Rytter et al. in a recent Danish trial included patients similar to ours regarding mean age, readmission rate, and mortality and found a positive effect on readmission rate. However, the intervention was far more intensive with planned and structured visits performed by the general practitioner and district nurse during the 1st, 2nd, and 8th week after discharge [37]. An older Danish study also showed a positive effect with a far more intensive follow up including several as needed visits performed by a geriatric team consisting of a specially trained nurse and a geriatrician [38].

Linertova et al. summarized findings from studies aiming to reduce admissions of elderly patients (> 75 years). Most studies did not show significant effect, but interventions including comprehensive geriatric care and home care components were most likely to have effect [39].

Compared to our study the above mentioned successful interventions were all including a more comprehensive intervention.

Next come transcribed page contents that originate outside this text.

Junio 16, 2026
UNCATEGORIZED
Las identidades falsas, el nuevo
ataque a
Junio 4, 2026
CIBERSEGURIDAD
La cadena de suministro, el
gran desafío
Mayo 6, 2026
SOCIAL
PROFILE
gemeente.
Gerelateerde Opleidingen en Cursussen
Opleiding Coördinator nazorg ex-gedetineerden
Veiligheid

During several years, the health authorities in Denmark like in many other countries have focused on improving the transition to home after hospitalization of elderly patients. Several reforms stressing the need for shared responsibility and improved communication between hospital and municipality have been introduced. It is likely that these reforms have had effect and this is probably the reason that prior studies tend to be more positive than recent studies; there are no low-hanging fruits to be picked anymore.

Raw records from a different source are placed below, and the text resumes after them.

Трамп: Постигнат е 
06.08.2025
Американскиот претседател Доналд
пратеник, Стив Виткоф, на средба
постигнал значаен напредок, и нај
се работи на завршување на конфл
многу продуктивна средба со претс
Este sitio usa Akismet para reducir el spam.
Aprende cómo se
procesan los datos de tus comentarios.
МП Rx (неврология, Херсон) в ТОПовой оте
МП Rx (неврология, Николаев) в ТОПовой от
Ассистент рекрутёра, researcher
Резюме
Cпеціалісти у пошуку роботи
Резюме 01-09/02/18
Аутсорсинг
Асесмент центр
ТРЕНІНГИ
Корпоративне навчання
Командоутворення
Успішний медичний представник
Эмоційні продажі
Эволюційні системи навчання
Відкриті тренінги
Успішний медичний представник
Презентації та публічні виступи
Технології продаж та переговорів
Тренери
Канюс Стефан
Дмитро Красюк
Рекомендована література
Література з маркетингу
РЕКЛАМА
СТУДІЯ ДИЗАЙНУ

In summary, our study includes a very frail population, situated in a low socioeconomic area and examines a minimal intervention with one home visit only. Probably a more comprehensive intervention is needed when the aim is to avoid hospitalization of frail elderly patients. This has been described as hospital-at-home intervention and analyzed in a Cochrane review from 2008. The authors conclude that a hospital-at home intervention may reduce mortality, and may increase quality of life, functional level, and cognitive abilities. The hospital at home interventions may be less expensive than in hospital care [40].

Strengths and limitations

This study is a large randomized controlled study. Randomization was effective in securing that the control and intervention groups were similar. We have complete follow-up due to the nationwide registration. One potential limitation was that the intervention was not blinded to the project nurse, municipal nurse and patient. However, the statistician who performed all analyses was blinded to the placement of patients in control or intervention group and the interpretation of results was performed before intervention status was revealed. Using individual randomization may have caused spillover effect, i.e. staff nurses may have learned from study nurses and thereby control patients would get parts of the intervention as well. However, the study nurses who were planning discharge for intervention patients had their own working environment away from the departments and we therefore assume this possible bias to be minimal.

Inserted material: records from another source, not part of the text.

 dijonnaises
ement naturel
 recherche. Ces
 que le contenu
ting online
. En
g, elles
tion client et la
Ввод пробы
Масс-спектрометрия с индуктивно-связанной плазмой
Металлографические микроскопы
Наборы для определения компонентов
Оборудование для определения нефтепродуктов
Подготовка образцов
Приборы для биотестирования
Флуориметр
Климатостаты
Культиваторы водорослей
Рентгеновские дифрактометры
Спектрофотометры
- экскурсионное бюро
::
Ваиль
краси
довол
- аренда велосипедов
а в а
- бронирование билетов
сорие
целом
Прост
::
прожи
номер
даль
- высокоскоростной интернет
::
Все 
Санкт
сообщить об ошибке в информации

The assessment performed by the study nurses was structured but we did not have a strict protocol to describe the intervention that should follow a specific finding. The proper intervention relied on judgment from the nurses. This may have weakened the effect. However, the 2 nurses were experienced geriatric nurses and therefore probably capable to judge what interventions were needed in a specific patient.

The intervention was limited to patients discharged during weekdays in the daytime. However, generally only few patients from our hospital are discharged during evenings and weekends. The strength of the findings is limited by the fact that it is a single center study and therefore generalization of results should be done with caution. We do not have measures that may have been influenced by the intervention like functional level, cognitive status, and quality of life. We therefore may have missed other possible positive effects of the intervention.

Conclusion

There is no effect of a single follow-up home visit on readmission in a group of frail elderly patients discharged from hospital. We conclude that a far more intensive intervention is needed in order to prevent readmissions among frail elderly patients.